From UPSC perspective, the following things are important :
Prelims level : APMC Act
Mains level : Paper 3- Addressing the farmers apprehension about MSP
Farmers are protesting the farm laws which brought changes in the agri-produce marketing and the contract farming. Farmers are also demanding the legal backing of MSP. The article analyses the issues and suggests the measures to address them.
Analysing merits and feasibility of demands of protesting farmers
1) The Farmer Produce Trade and Commerce (Promotion and Facilitation) Act
- The Act creates a new “trade area” outside the APMC market yards/sub-yards.
- Any buyer with a Permanent Account Number (PAN) can buy directly from farmer sellers outside APMC market.

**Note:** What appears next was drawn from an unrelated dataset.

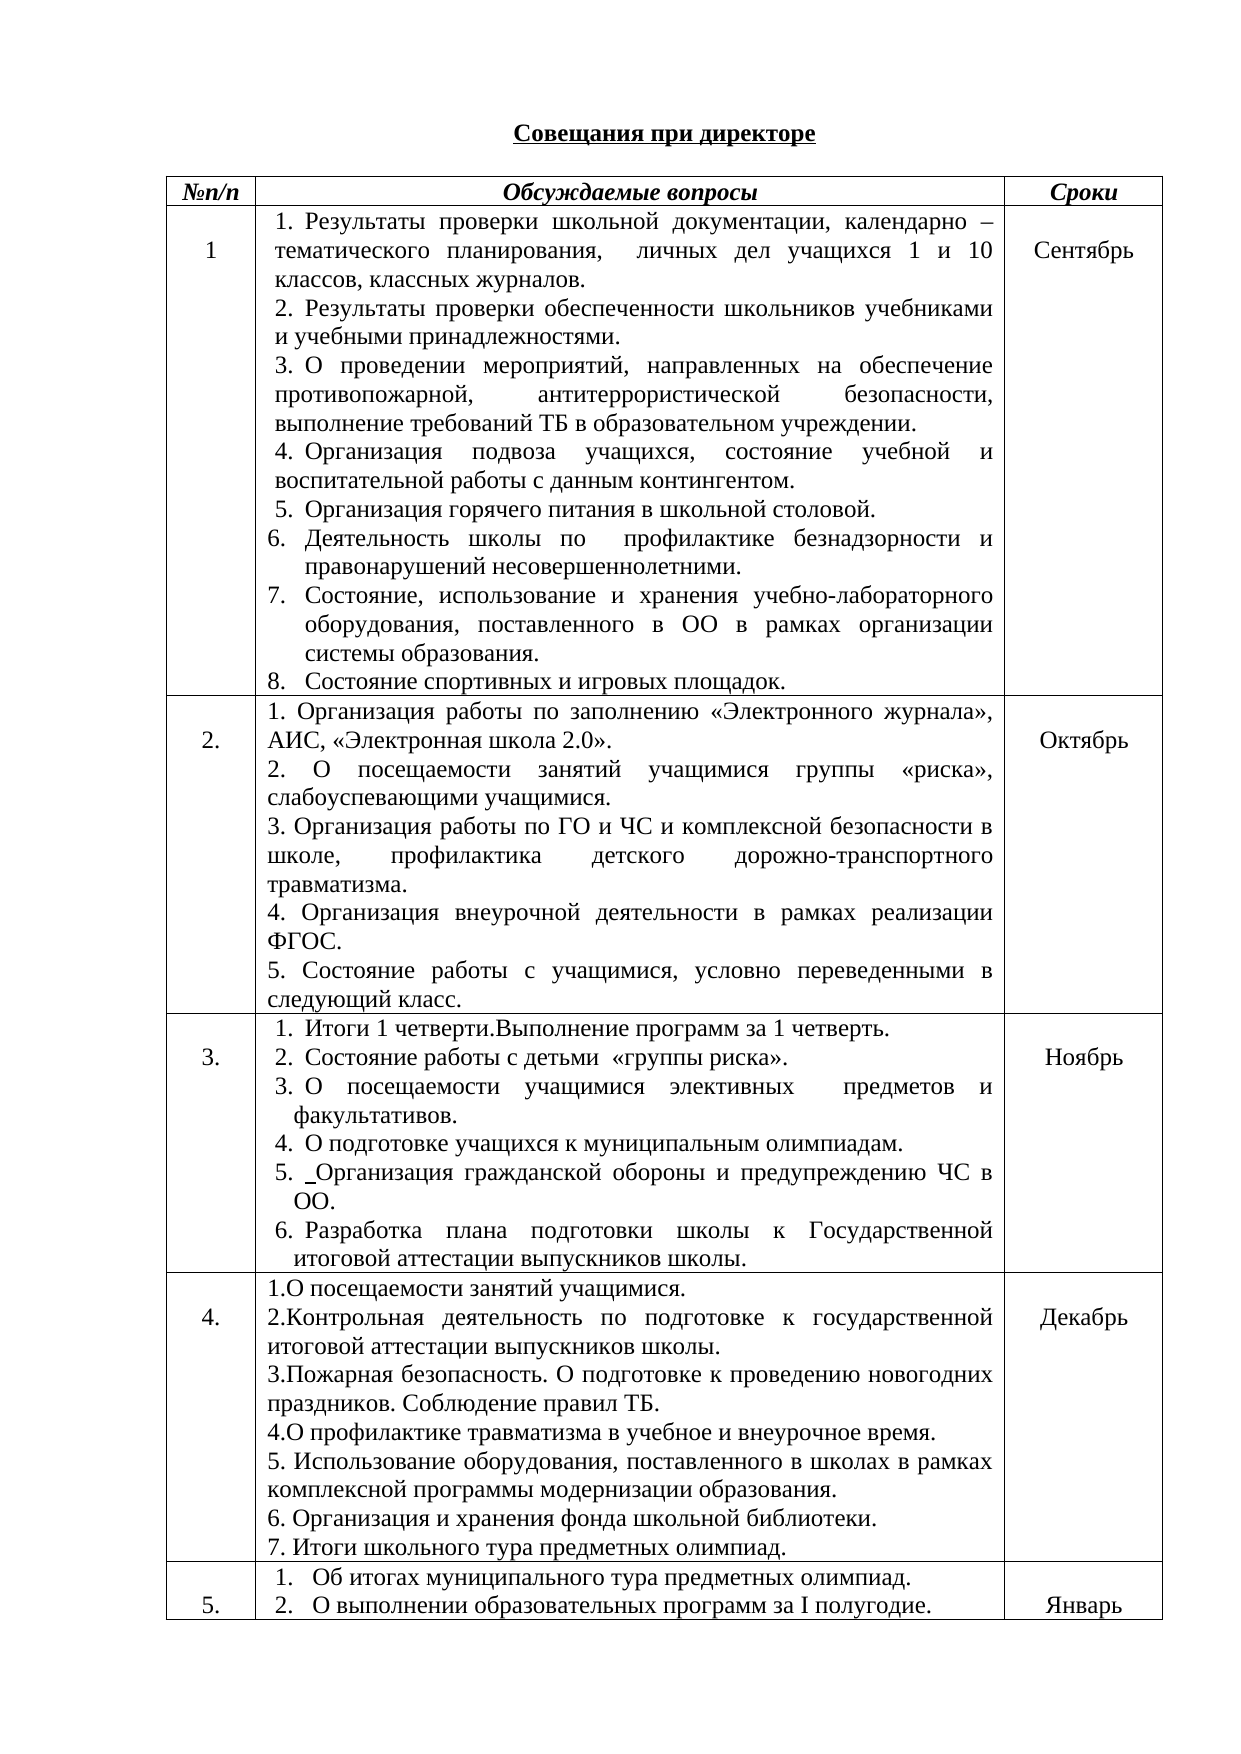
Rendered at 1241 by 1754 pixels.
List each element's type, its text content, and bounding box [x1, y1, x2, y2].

- The state government can’t impose any taxes on such a transaction.
- Therefore, it is expected that this would lower buying costs for buyers and that would automatically mean higher prices for farmers.
Concerns with the law
- Buyers buying at lower cost does not necessarily mean they would pass on the cost saved on procurement to selling farmers.
- The claim is also made that now farmers would have a choice of channels.
- However, the majority of the farm produce across India with the exception of states like Punjab and Haryana does not go through APMCs.
- Anybody with a PAN card allowed to buy agricultural produce could mean a free-for-all situation, which is not desirable.
2) The Farmers (Empowerment and Protection) Agreement on Price Assurance and Farm Services Act
What necessitated law on contract farming?
- Contract farming has shown that marginal and small farmers are generally excluded.
- The problems they face include the following-
- Highly one-sided i.e. pro-contracting agency contracts.
- Delayed payments.
- Undue rejections and outright cheating.
- Poor enforcement of contract farming regulation by the state governments.
Concerns with the law
- The Act defined FPOs (farmer producer organisations) as farmers, which restricts them to the supply side.
- But there is hardly any FPO in farm production.
- Further, the contract farming Act does not provide for remedies when companies cancel contracts or there is delay in taking delivery of produce.
- The Act says that sponsor would also pay, besides the minimum guaranteed price, a premium or bonus which will be linked to APMC or e-trading price.
- This goes against the very concept of contract farming.
- The contract price should be left to the contracting parties to decide.
- Further, if the understanding is that mandis are not discovering prices well, then why peg the contract price to such mandi price?
Lessons from 2003 APMC Act
- The government must go back to the 2003 Model APMC Act, which also had model contract agreement with mandatory and optional provisions in a contract.
- In the 2003 Model APMC Act, the APMC was supposed to resolve the disputes.
- Further under 2003 APMC Act when a licence is given to a trader or commission agent, there is a counterparty risk assurance.
Apprehensions about MSP
- The Shanta Kumar Committee report and the CACP reports had suggested reducing procurement and an end to open-ended procurement from states like Punjab to cut down costs of FCI.
- It is feared that FCI itself may start procuring directly from the new trade area to cut down buying costs like market fees and arhtiya commission.
- It is more about the changes in the “social contract” between the state’s farmers and the Union government.
- The demand for legal backing to MSP also arises from the fact that the government has been announcing MSP for 23 crops, but procurement is limited to a few crops.
- Also, CACP in one of its reports in 2017-18 (kharif) suggested that “to instil confidence among farmers for procurement of their produce, a legislation conferring on farmers ‘the right to sell at MSP’ may be brought out.”
- Punjab’s amendments to farm Acts — making MSP mandatory for wheat and paddy are ill-advised as this law will discourage private buyers from buying.
- It is difficult to enforce such a law. Private agricultural markets cannot be run through such diktats.
- By creating stringent rules (fine or imprisonment), the government may create a situation where farmers would not be able to sell at all.
- Maharashtra attempted this legality in 2018 in its APMC Act but had to reverse it after protests by traders.
Consider the question “What are the factors that necessitated the robust contract farming Act? What are the issues related to the Act? Suggest the measures to address these issues.”
Apprehension among the farmers related to the farm laws needs to be addressed and the concern in the laws need to be addressed.